Work to complete =
Copy the items character for character, from their first line through the line containing "están diseñados para ser altamente".

Stored data =
[Start of Attachment]

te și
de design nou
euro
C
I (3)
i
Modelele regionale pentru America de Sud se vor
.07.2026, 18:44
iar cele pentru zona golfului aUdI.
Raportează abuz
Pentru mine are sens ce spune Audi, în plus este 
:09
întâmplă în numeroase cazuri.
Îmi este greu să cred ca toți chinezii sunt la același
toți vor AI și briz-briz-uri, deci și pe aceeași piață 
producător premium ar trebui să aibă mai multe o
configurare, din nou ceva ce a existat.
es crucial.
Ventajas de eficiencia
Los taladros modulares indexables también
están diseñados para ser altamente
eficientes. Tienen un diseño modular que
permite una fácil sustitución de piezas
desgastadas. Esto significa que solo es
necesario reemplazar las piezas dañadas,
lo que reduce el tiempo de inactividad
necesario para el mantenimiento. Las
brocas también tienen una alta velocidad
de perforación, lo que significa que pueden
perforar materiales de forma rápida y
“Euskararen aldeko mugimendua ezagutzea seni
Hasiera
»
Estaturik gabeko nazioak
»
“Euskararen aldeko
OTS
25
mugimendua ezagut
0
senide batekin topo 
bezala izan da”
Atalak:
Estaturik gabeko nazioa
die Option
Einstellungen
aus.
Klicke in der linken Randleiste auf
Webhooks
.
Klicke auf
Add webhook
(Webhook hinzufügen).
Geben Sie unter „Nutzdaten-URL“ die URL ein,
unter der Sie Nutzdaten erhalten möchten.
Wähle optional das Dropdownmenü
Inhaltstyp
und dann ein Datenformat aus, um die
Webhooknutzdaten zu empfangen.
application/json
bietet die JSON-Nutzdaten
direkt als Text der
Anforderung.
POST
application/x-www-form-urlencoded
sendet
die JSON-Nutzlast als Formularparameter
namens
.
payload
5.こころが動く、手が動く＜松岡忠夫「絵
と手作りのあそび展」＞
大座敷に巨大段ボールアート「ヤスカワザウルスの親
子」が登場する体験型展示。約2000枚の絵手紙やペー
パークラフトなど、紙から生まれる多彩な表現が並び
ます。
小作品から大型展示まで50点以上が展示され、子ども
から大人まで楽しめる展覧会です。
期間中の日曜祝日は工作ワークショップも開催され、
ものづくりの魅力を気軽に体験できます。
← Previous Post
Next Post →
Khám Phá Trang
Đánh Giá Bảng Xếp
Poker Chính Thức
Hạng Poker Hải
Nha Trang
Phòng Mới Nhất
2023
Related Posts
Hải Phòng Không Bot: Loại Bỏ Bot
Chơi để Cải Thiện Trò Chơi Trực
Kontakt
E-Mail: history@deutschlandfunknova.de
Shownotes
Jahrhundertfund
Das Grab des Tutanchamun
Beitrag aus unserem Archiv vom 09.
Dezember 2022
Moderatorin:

[End of Attachment]

Solution to the problem =
te și
de design nou
euro
C
I (3)
i
Modelele regionale pentru America de Sud se vor
.07.2026, 18:44
iar cele pentru zona golfului aUdI.
Raportează abuz
Pentru mine are sens ce spune Audi, în plus este 
:09
întâmplă în numeroase cazuri.
Îmi este greu să cred ca toți chinezii sunt la același
toți vor AI și briz-briz-uri, deci și pe aceeași piață 
producător premium ar trebui să aibă mai multe o
configurare, din nou ceva ce a existat.
es crucial.
Ventajas de eficiencia
Los taladros modulares indexables también
están diseñados para ser altamente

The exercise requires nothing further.